Figure 4. Relation entre la diminution de l’HbA1c (Δ HbA1c) et l’augmentation du poids corporel (Δ poids) chez des diabétiques de type 2 traités par insuline. Chaque symbole correspond à une étude donnée : les symboles violets sont les études avec la glargine, les symboles bleus sont les études réalisées avec l’insuline NPH ou des analogues rapides de l’insuline13.
Cette constatation indique clairement que toute mise en route d’un traitement insulinique chez un diabétique de type 2 doit s’accompagner de mesures diététiques adéquates pour éviter une prise de poids. Renforcer le régime hypocalorique est donc un impératif chez les diabétiques de type 2 qui sont placés sous traitement insulinique.

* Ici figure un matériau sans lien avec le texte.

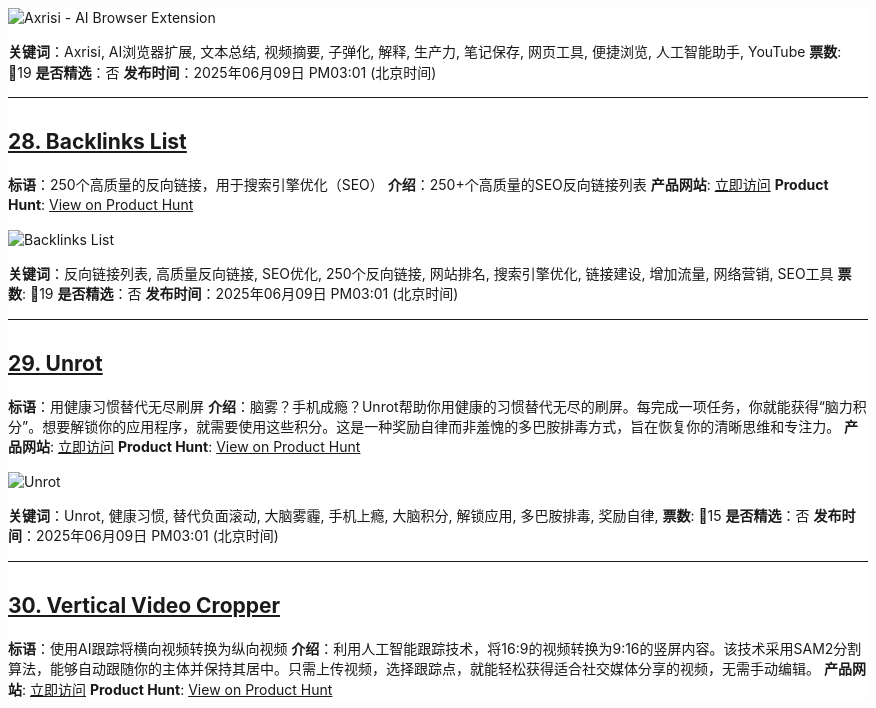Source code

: ![Axrisi - AI Browser Extension]()

**关键词**：Axrisi, AI浏览器扩展, 文本总结, 视频摘要, 子弹化, 解释, 生产力, 笔记保存, 网页工具, 便捷浏览, 人工智能助手, YouTube
**票数**: 🔺19
**是否精选**：否
**发布时间**：2025年06月09日 PM03:01 (北京时间)

---

## [28. Backlinks List](https://www.producthunt.com/posts/backlinks-list?utm_campaign=producthunt-api&utm_medium=api-v2&utm_source=Application%3A+daily+ph+%28ID%3A+133301%29)
**标语**：250个高质量的反向链接，用于搜索引擎优化（SEO）
**介绍**：250+个高质量的SEO反向链接列表
**产品网站**: [立即访问](https://www.producthunt.com/r/NUHW3VKQBP366Q?utm_campaign=producthunt-api&utm_medium=api-v2&utm_source=Application%3A+daily+ph+%28ID%3A+133301%29)
**Product Hunt**: [View on Product Hunt](https://www.producthunt.com/posts/backlinks-list?utm_campaign=producthunt-api&utm_medium=api-v2&utm_source=Application%3A+daily+ph+%28ID%3A+133301%29)

![Backlinks List]()

**关键词**：反向链接列表, 高质量反向链接, SEO优化, 250个反向链接, 网站排名, 搜索引擎优化, 链接建设, 增加流量, 网络营销, SEO工具
**票数**: 🔺19
**是否精选**：否
**发布时间**：2025年06月09日 PM03:01 (北京时间)

---

## [29. Unrot](https://www.producthunt.com/posts/unrot?utm_campaign=producthunt-api&utm_medium=api-v2&utm_source=Application%3A+daily+ph+%28ID%3A+133301%29)
**标语**：用健康习惯替代无尽刷屏
**介绍**：脑雾？手机成瘾？Unrot帮助你用健康的习惯替代无尽的刷屏。每完成一项任务，你就能获得“脑力积分”。想要解锁你的应用程序，就需要使用这些积分。这是一种奖励自律而非羞愧的多巴胺排毒方式，旨在恢复你的清晰思维和专注力。
**产品网站**: [立即访问](https://www.producthunt.com/r/IFOHUAEA7GJG5K?utm_campaign=producthunt-api&utm_medium=api-v2&utm_source=Application%3A+daily+ph+%28ID%3A+133301%29)
**Product Hunt**: [View on Product Hunt](https://www.producthunt.com/posts/unrot?utm_campaign=producthunt-api&utm_medium=api-v2&utm_source=Application%3A+daily+ph+%28ID%3A+133301%29)

![Unrot]()

**关键词**：Unrot, 健康习惯, 替代负面滚动, 大脑雾霾, 手机上瘾, 大脑积分, 解锁应用, 多巴胺排毒, 奖励自律,
**票数**: 🔺15
**是否精选**：否
**发布时间**：2025年06月09日 PM03:01 (北京时间)

---

## [30. Vertical Video Cropper](https://www.producthunt.com/posts/vertical-video-cropper?utm_campaign=producthunt-api&utm_medium=api-v2&utm_source=Application%3A+daily+ph+%28ID%3A+133301%29)
**标语**：使用AI跟踪将横向视频转换为纵向视频
**介绍**：利用人工智能跟踪技术，将16:9的视频转换为9:16的竖屏内容。该技术采用SAM2分割算法，能够自动跟随你的主体并保持其居中。只需上传视频，选择跟踪点，就能轻松获得适合社交媒体分享的视频，无需手动编辑。
**产品网站**: [立即访问](https://www.producthunt.com/r/FUHXVL3ACIVJMI?utm_campaign=producthunt-api&utm_medium=api-v2&utm_source=Application%3A+daily+ph+%28ID%3A+133301%29)
**Product Hunt**: [View on Product Hunt](https://www.producthunt.com/posts/vertical-video-cropper?utm_campaign=producthunt-api&utm_medium=api-v2&utm_source=Application%3A+daily+ph+%28ID%3A+133301%29)
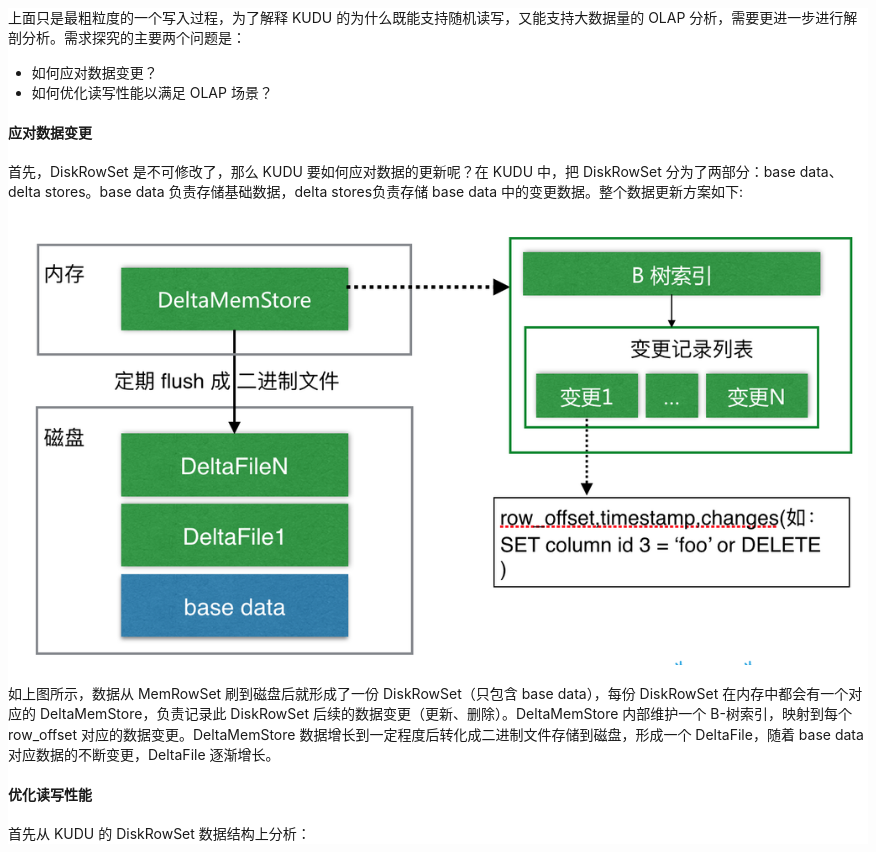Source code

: 上面只是最粗粒度的一个写入过程，为了解释 KUDU 的为什么既能支持随机读写，又能支持大数据量的 OLAP 分析，需要更进一步进行解剖分析。需求探究的主要两个问题是：

* 如何应对数据变更？
* 如何优化读写性能以满足 OLAP 场景？

#### 应对数据变更
首先，DiskRowSet 是不可修改了，那么 KUDU 要如何应对数据的更新呢？在 KUDU 中，把 DiskRowSet 分为了两部分：base data、delta stores。base data 负责存储基础数据，delta stores负责存储 base data 中的变更数据。整个数据更新方案如下:

![](./img/kudu应对数据变更.png)

如上图所示，数据从 MemRowSet 刷到磁盘后就形成了一份 DiskRowSet（只包含 base data），每份 DiskRowSet 在内存中都会有一个对应的 DeltaMemStore，负责记录此 DiskRowSet 后续的数据变更（更新、删除）。DeltaMemStore 内部维护一个 B-树索引，映射到每个 row_offset 对应的数据变更。DeltaMemStore 数据增长到一定程度后转化成二进制文件存储到磁盘，形成一个 DeltaFile，随着 base data 对应数据的不断变更，DeltaFile 逐渐增长。

#### 优化读写性能

首先从 KUDU 的 DiskRowSet 数据结构上分析：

Chez ces malades, il convient également de maintenir le traitement par metformine qui permet d’« économiser » les doses d’insuline en diminuant l’insulinorésistance. Cette économie dans les doses d’insuline permet de freiner partiellement la prise pondérale sous insulinothérapie mais cet effet ne peut s’exercer que si le sujet accepte un minimum de suivi diététique.
En revanche, notre position est qu’il est préférable d’arrêter les traitements par glitazones lorsqu’on envisage un traitement insulinique chez des diabétiques de type 2. En effet, l’association glitazone-insuline est délétère pour le poids car les deux médicaments favorisent la prise de poids.
Conclusion
Il apparaît que les mesures diététiques restent la pierre angulaire du traitement du diabète de type 2. À ce jour, les traitements pharmacologiques qui font perdre du poids n’ont qu’une action limitée : 3 à 4 kg pour les analogues du GLP1. Leur usage, en particulier sur le long terme, soulève plusieurs questions auxquelles seul l’avenir fournira des réponses. Les autres traitements pharmacologiques utilisés dans le diabète de type 2 ont sur le poids soit un effet neutre, soit un effet délétère.
La metformine, « vieux médicament », a l’avantage de ne pas induire de prise pondérale. Les autres médications orales (glitazones ou sulfonylurées) et l’insuline facilitent la prise de poids chez des sujets qui sont déjà obèses. Cela signifie que tout traitement pharmacologique chez le diabétique de type 2, en particulier lorsqu’il s’agit de glitazones, de sulfonylurées ou d’insuline, doit s’accompagner de mesures diététiques souvent renforcées.
Certains ont laissé croire aux diabétiques que la prise en charge pharmacologique pourrait leur permettre de s’affranchir de certaines contraintes diététiques. Notre opinion est que les mesures diététiques restent indispensables. Nous savons que la mise en pratique et le suivi du régime restent difficiles. L’important est de donner aux patients les outils nécessaires pour la mise en œuvre du régime14 et de leur expliquer l’intérêt du suivi des mesures diététiques.
La suite dépend évidemment du patient et de ses choix de vie : accepter quelques contraintes diététiques ou se reposer sur une prise en charge pharmacologique qui constitue une solution de facilité mais pas forcément d’efficacité.